I remember getting my first mobile phone. I commuted a distance to school.

Epping is at the furthest outpost of the Central line and, commuting for over an hour in each direction to school, my parents bought me the phone for one reason: safety.

Reflecting on this last week, now as a headteacher, it struck me that mobile phones may well have once been an instrument of security but that now, the opposite may be true.

It is arguable that smartphones are actually making the world more dangerous for our children. Today’s mobile phones are like Pandora’s box. Unrestricted internet access on smartphones means that each day, our children are at risk. They are at risk of being exposed to harmful sites and graphic images, to cyber-bullying, to millions of anonymous people who can contact them at will from accounts that do not have to be genuine.

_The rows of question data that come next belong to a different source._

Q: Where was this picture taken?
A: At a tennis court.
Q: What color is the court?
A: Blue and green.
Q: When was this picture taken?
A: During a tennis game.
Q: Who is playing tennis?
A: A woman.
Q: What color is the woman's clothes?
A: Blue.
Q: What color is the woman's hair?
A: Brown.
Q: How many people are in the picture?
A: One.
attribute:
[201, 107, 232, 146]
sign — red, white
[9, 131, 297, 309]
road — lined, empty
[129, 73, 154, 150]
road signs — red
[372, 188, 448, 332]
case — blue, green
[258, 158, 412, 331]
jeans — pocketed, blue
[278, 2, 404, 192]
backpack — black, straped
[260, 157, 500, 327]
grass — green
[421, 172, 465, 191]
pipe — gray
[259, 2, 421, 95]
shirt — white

Handing a smartphone to a child in this day and age feels akin to allowing them into a room full of strangers, completely unsupervised.

When I got my first mobile phone, I was 14, and the only person who ever called it was my mum. Of course, this was long, long ago, in an age before wireless internet and the advent of the smartphone. Now, a £10 data bundle can purchase limitless WhatsApp messages and unrestricted access to a plethora of messaging services. The question I ask myself is whether we can really see this as progress?

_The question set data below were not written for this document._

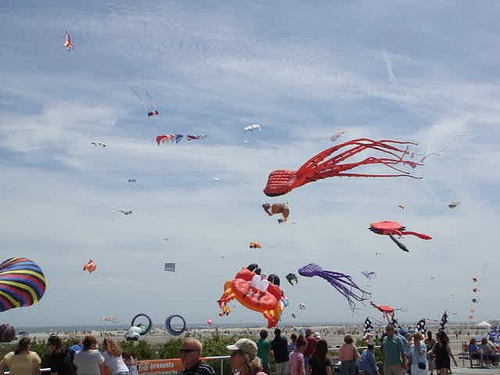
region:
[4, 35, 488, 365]
the phto was taken during the dsay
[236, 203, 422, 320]
kites being flown people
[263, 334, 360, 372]
people flying their kites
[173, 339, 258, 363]
people walking along the kite fest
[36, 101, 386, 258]
the weather looks windy and sunny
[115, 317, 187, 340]
kite rings on the air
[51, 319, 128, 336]
hills can be seen from a far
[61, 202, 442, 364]
all this kites look beautiful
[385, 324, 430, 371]
a man and his wife walking along the road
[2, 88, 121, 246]
the sky looks beautiful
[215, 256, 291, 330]
a large crab shaped kite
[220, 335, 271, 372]
a woman in a baseball cap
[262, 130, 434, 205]
a red kite with many tails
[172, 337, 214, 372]
a man wearing sunglasses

A couple of years ago, a study conducted at The University of Texas at Austin attempted to find out how well people can complete tasks when they have their smartphones nearby. Participants were randomly told to place their smartphones either on the desk face down, in their pocket or personal bag, or in another room. The findings were remarkable. The researchers found those with their phones in another room scored much higher than those with their phones on the desk, and they also bettered those participants who had kept their phones in a pocket.

I don’t know what the solution is, but I know what I’ll be advising henceforth: if you want your children to be safe and smart, don’t buy a smartphone.